03. Synergy Between "Open Source" and "Closed Source"
With the "explosion" of the open-source large model DeepSeek, keywords such as "open source" and "free" have become increasingly prevalent.
If before DeepSeek, domestic large model enterprises held varying views on the paths of "open source" and "closed source," now the calls for "open source," "open ecosystems," and expanding one's network seem to have become the norm.
Under the catalytic effect of DeepSeek, which acts like a catfish in the pond, domestic large model enterprises are exhibiting a more "open" attitude, aiming to accelerate the establishment of their own developer and application ecosystems.
The key distinctions between open-source and closed-source models can be observed from three dimensions: basic conditions, technical aspects, and commercialization.
From the perspective of basic conditions, open-source models utilize public datasets and community-contributed data as their data sources, supported by distributed GPU clusters owned by developers. This provides equal access opportunities for developers, researchers, enterprises, etc., fostering technological innovation and sharing.
Closed-source models, on the other hand, are developed by companies or teams, using proprietary data such as user behavior logs, private databases, and cleaned-up public data as their data sources. Users can only access these models through interfaces or platforms provided by the company.
From a profit scenario perspective, open-source models do not directly generate revenue but typically achieve profitability through additional services like cloud computing, technical support, training, and customized development. Companies can offer value-added services in a commercial manner, relying on open-source models to form a sustainable revenue stream.
The commercialization path for closed-source models is relatively direct, with companies achieving profitability through licensing, subscription services, platform fees, etc. Closed-source models can yield high profits for companies as customers need to pay for usage rights and services.
Open source and closed source are not mutually exclusive; they are likely to form an interplay in the future. Open source accelerates the popularization and innovation of AI technology, while closed source ensures that the technology can achieve long-term commercial development and maintain stability.
The future winners will be versatile players who can master both open-source and closed-source capabilities, leveraging open source to gain ecosystem momentum while also using closed source to capture value.
As Nadella noted, "There will be no winner-takes-all scenario in super-large-scale AI, and the open-source model will balance closed source."
Epilogue
DeepSeek will play a pivotal role in the current AI era, much like Android did in the mobile internet revolution.

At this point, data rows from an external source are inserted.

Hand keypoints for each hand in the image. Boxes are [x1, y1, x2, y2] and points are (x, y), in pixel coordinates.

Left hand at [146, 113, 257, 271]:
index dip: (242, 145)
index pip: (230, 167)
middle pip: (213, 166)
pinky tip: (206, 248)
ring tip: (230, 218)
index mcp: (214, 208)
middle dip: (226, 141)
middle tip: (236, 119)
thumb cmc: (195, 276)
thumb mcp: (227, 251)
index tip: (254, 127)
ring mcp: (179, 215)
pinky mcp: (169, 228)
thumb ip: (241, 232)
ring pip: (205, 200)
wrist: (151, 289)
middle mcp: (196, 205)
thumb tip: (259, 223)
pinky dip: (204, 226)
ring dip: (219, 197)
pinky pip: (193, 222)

It will restructure the industrial ecosystem, trigger a chain reaction, and accelerate the development of upper-layer applications and the unification of lower-layer systems. This will mobilize ecological forces across software, hardware, and upstream and downstream players, prompting all parties to increase investment in "model-chip-system" collaborative optimization and vertical integration, further weakening the CUDA ecological advantage and creating opportunities for the growth of the domestic AI industry.
Through technological innovation, DeepSeek has reduced dependence on high-end imported chips during the AI model training process, showcasing a viable technological path for domestic enterprises and significantly boosting their confidence in independently developing computing power chips.
The game is not merely about the technological choice between open source and closed source but also encompasses the competition for discourse power, market dominance, and computing power allocation in AI development. And this battle for AI supremacy has already commenced.